[start Supplied data]
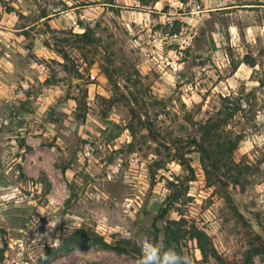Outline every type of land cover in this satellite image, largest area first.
I'll list each match as a JSON object with an SVG mask.
<instances>
[{
    "label": "rangeland",
    "instance_id": "obj_1",
    "mask_svg": "<svg viewBox=\"0 0 264 264\" xmlns=\"http://www.w3.org/2000/svg\"><path fill=\"white\" fill-rule=\"evenodd\" d=\"M77 229L126 250L47 264H264V0H0V264Z\"/></svg>",
    "mask_w": 264,
    "mask_h": 264
},
{
    "label": "trees",
    "instance_id": "obj_2",
    "mask_svg": "<svg viewBox=\"0 0 264 264\" xmlns=\"http://www.w3.org/2000/svg\"><path fill=\"white\" fill-rule=\"evenodd\" d=\"M212 128H213V126L211 128L210 127L207 128V132L211 131ZM216 142H217L216 143L217 150H215V151L219 155H223L226 152H228V150L230 151L231 148L234 149L236 147V143H234V142L233 143H230L229 141H227V142L216 141ZM229 144H231L232 147H229ZM199 146H201V145L199 144ZM202 149H203V151H205L204 147H202ZM208 158H209V155H208ZM165 215H166L165 209L161 210L160 213L158 214V216L160 218L164 217ZM85 236H87V238H89V242H92L94 244H98L102 247H112L118 252H124L126 250L125 247H123L121 245H111L103 237L99 236L95 231L89 230L87 233H84L83 229H77V230L70 232V233H67L65 236H63L56 246L49 247L47 249L45 255L41 258L39 264H47V262L50 260V258L55 256L58 252L67 251L68 249H70L71 247H73L76 244H85L86 243L84 241ZM201 236H204V233H197L196 234L197 240L200 241ZM256 239L259 242L260 250L264 251V240L259 236H257ZM162 241H163L162 245H164L167 248L168 244L166 243V240L163 239ZM205 250L206 249L203 246H200V251L202 252V254H206ZM213 254L215 255V253H213Z\"/></svg>",
    "mask_w": 264,
    "mask_h": 264
},
{
    "label": "clouds",
    "instance_id": "obj_3",
    "mask_svg": "<svg viewBox=\"0 0 264 264\" xmlns=\"http://www.w3.org/2000/svg\"><path fill=\"white\" fill-rule=\"evenodd\" d=\"M130 239H138L140 255L135 264H193L192 257L187 253H180L174 247H165L154 243L149 237H135L127 232Z\"/></svg>",
    "mask_w": 264,
    "mask_h": 264
},
{
    "label": "built area",
    "instance_id": "obj_4",
    "mask_svg": "<svg viewBox=\"0 0 264 264\" xmlns=\"http://www.w3.org/2000/svg\"><path fill=\"white\" fill-rule=\"evenodd\" d=\"M184 42L185 40H182V45L184 46ZM38 67L40 68V70H42L43 72L47 71V68L45 67V65L43 63L38 64ZM22 85H24V83H21Z\"/></svg>",
    "mask_w": 264,
    "mask_h": 264
},
{
    "label": "crops",
    "instance_id": "obj_5",
    "mask_svg": "<svg viewBox=\"0 0 264 264\" xmlns=\"http://www.w3.org/2000/svg\"><path fill=\"white\" fill-rule=\"evenodd\" d=\"M5 66H7V69H9V70H11V68H12V65L11 64L10 65H7V63H6ZM25 78H29V76L27 74H25Z\"/></svg>",
    "mask_w": 264,
    "mask_h": 264
}]
</instances>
[end Supplied data]
# Work instructions
Pictures in the records above should not be copied. Repeat everything else exactly.

# Solution to this problem
Outline every type of land cover in this satellite image, largest area first.
I'll list each match as a JSON object with an SVG mask.
<instances>
[{
    "label": "rangeland",
    "instance_id": "obj_1",
    "mask_svg": "<svg viewBox=\"0 0 264 264\" xmlns=\"http://www.w3.org/2000/svg\"><path fill=\"white\" fill-rule=\"evenodd\" d=\"M77 229L126 250L47 264H264V0H0V264Z\"/></svg>",
    "mask_w": 264,
    "mask_h": 264
},
{
    "label": "trees",
    "instance_id": "obj_2",
    "mask_svg": "<svg viewBox=\"0 0 264 264\" xmlns=\"http://www.w3.org/2000/svg\"><path fill=\"white\" fill-rule=\"evenodd\" d=\"M212 128H213V126L211 128L210 127L207 128V132L211 131ZM216 142H217L216 143L217 150H215V151L219 155H223L226 152H228V150L230 151L231 148L234 149L236 147V143H234V142L233 143H230L229 141H227V142L216 141ZM229 144H231L232 147H229ZM199 146H201V145L199 144ZM202 149H203V151H205L204 147H202ZM208 158H209V155H208ZM165 215H166L165 209L161 210L160 213L158 214V216L160 218L164 217ZM85 236H87V238H89V242H92L94 244H98L102 247H112L118 252H124L126 250L125 247H123L121 245H111L103 237L99 236L95 231L89 230L87 233H84L83 229H77V230L70 232V233H67L65 236H63L56 246L49 247L47 249L45 255L41 258L39 264H47V262L50 260V258L55 256L58 252L67 251L68 249H70L71 247H73L76 244H85L86 243L84 241ZM201 236H204V233H197L196 234L197 240L200 241ZM256 239L259 242L260 250L264 251V240L259 236H257ZM162 241H163L162 245H164L167 248L168 244L166 243V240L163 239ZM205 250L206 249L203 246H200V251L202 252V254H206ZM213 254L215 255V253H213Z\"/></svg>",
    "mask_w": 264,
    "mask_h": 264
},
{
    "label": "clouds",
    "instance_id": "obj_3",
    "mask_svg": "<svg viewBox=\"0 0 264 264\" xmlns=\"http://www.w3.org/2000/svg\"><path fill=\"white\" fill-rule=\"evenodd\" d=\"M130 239H138L140 255L135 264H193L192 257L187 253H180L174 247H165L154 243L149 237H135L127 232Z\"/></svg>",
    "mask_w": 264,
    "mask_h": 264
},
{
    "label": "built area",
    "instance_id": "obj_4",
    "mask_svg": "<svg viewBox=\"0 0 264 264\" xmlns=\"http://www.w3.org/2000/svg\"><path fill=\"white\" fill-rule=\"evenodd\" d=\"M184 42L185 40H182V45L184 46ZM38 67L40 68V70H42L43 72L47 71V68L45 67V65L43 63L38 64ZM22 85H24V83H21Z\"/></svg>",
    "mask_w": 264,
    "mask_h": 264
},
{
    "label": "crops",
    "instance_id": "obj_5",
    "mask_svg": "<svg viewBox=\"0 0 264 264\" xmlns=\"http://www.w3.org/2000/svg\"><path fill=\"white\" fill-rule=\"evenodd\" d=\"M5 66H7V69H9V70H11V68H12V65L11 64L10 65H7V63H6ZM25 78H29V76L27 74H25Z\"/></svg>",
    "mask_w": 264,
    "mask_h": 264
}]
</instances>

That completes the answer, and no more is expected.